Given passage START

As this venn diagram illustrates, there are a lot of characters in the prequels. Most of the characters that appear in the original trilogy are nameless and otherwise forgettable stormtroopers and rebel fighters that did not get their own character items in swapi. Compared to the initial list from the 538 diagram, we see that Anakin, Jar Jar, and Padme appear in the prequels only, Han and Lando appear in the sequels only, and Boba, Darth Vader, Leia, Luke, Obi-Wan, Palpatine, R2, and Yoda appear in both. However, just because a character appears in one means they actually were a real presence in the film. For example, Luke and Leia appear in the prequels just as infants at the end of Episode III. One might argue that Anakin does appear in the original trilogy when Darth Vader takes off his mask [Again, Spoiler Alert!!] and when he appears as a force ghost at the end of Episode VI. So, while a binary is initially helpful, there is more information that might be contained in the dialogue directly from the movie scripts themselves.

Given passage END

Exercises to complete:
1 - From the passage on Star Wars characters, list every character it says appears in both groups of films.
2 - Please carry on the passage on Star Wars characters, picking up right after its final sentence.

Supplied entries START

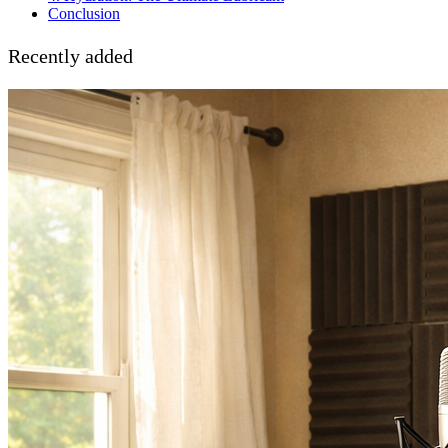
Conclusion
Recently added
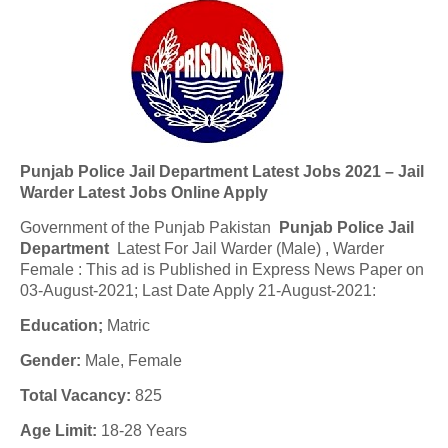
Punjab Police Jail Department Latest Jobs 2021 – Jail
Warder Latest Jobs Online Apply
Government of the Punjab Pakistan
Punjab Police Jail
Department
Latest For Jail Warder (Male) , Warder
Female : This ad is Published in Express News Paper on
03-August-2021; Last Date Apply 21-August-2021:
Education;
Matric
Gender:
Male, Female
Total Vacancy:
825
Age Limit:
18-28 Years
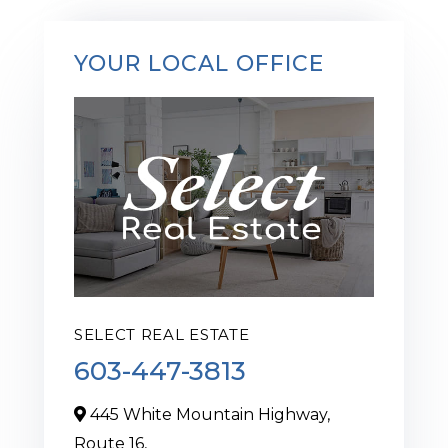
YOUR LOCAL OFFICE
SELECT REAL ESTATE
603-447-3813
445 White Mountain Highway,
Route 16,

Supplied entries END

Results in order:
1 - Boba, Darth Vader, Leia, Luke, Obi-Wan, Palpatine, R2, Yoda

2 -
PART F

Collecting and Parsing the Star Wars Scripts for Dialogue

The third set of data comes from IMSDB (The Internet Movie Script Database: "The web's largest movie script resource!"). It consists of the six scripts to the original trilogy and the prequels. They are contained in the html webpage and so need to be parsed with beautiful soup 4. Some of them have different formatting and so require novel and somewhat esoteric code in order to get at the language itself. The code itself isn't that brilliant but the pattern recognition required for some of the scripts took careful examination of the scripts in order to be automated (with a few corrections after).


In [21]:
url4 = 'http://www.imsdb.com/scripts/Star-Wars-A-New-Hope.html' #get the urls from isdb
url5 = 'http://www.imsdb.com/scripts/Star-Wars-The-Empire-Strikes-Back.html'
url6 = 'http://www.imsdb.com/scripts/Star-Wars-Return-of-the-Jedi.html'
url1 = 'http://www.imsdb.com/scripts/Star-Wars-The-Phantom-Menace.html'
url2 = 'http://www.imsdb.com/scripts/Star-Wars-Attack-of-the-Clones.html'
url3 = 'http://www.imsdb.com/scripts/Star-Wars-Revenge-of-the-Sith.html'

ep4  = requests.get(url4) #access the information contained
ep5  = requests.get(url5)
ep6  = requests.get(url6)
ep1  = requests.get(url1)
ep2  = requests.get(url2)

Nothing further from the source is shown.